A PROLIFIC crook who launched a “savage” attack on a man at a drink and drugs help centre has been locked up for 94 weeks.
Former heroin addict Paul Dwyer set about Keith Cavanagh at Inspire because he claimed the victim owed him cash. The defendant had been arrested and told police: “No worries. I need a bit of jail time to get my head together,” Burnley Crown Court was told.
Dwyer, who has almost 150 offences on his record dating back to 1993, had admitted assault causing actual bodily harm and had been committed for sentence by magistrates. The defendant (35), of Lower School Street, Colne, had been the subject of a suspended jail term.
The court had been told how Dwyer, who hit the victim repeatedly with a walking stick, left him with a cut to the back of his head and pain in his head and back.
The victim had gone to Inspire with his partner and had seen Dwyer on the other side of the room. The men, who had known each other for 20 years, had fallen out at the beginning of this year over the tenancy of the defendant’s home while he had been in jail. Mr Cavanagh claimed he went over to Dwyer to try to patch things up. Dwyer was abusive and the victim returned to his partner. The defendant shouted a threat to him and then walked up to him and hit him repeatedly with the stick.
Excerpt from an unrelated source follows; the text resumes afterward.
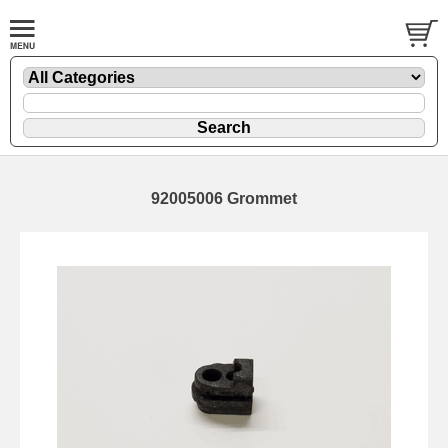
92005006 Grommet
Mr Cavanagh went to the floor unconscious and Dwyer kicked him in the head while he was prone.
Mr Richard Taylor (for Dwyer) said Mr Cavanagh had moved into his home while he was in custody, he had thought he was looking after it and found he had no home to come out to and he owed £1,750.
Mr Cavanagh suggested he was going to get nothing back. The solicitor added: “He fully accepts he completely over-reacted and I think he may have said in interview he flipped.”
Sentencing, Judge Graham Knowles said the attack had been outrageous and savage. He said Dwyer had been jailed for affray in January and last November received a suspended term for having a bladed article in public. The judge continued: “The carrying of weapons is nothing out of the ordinary for you.”
Judge Knowles, who activated the suspended sentence, added: “I bear in mind you did this where people need what little peace they can get.”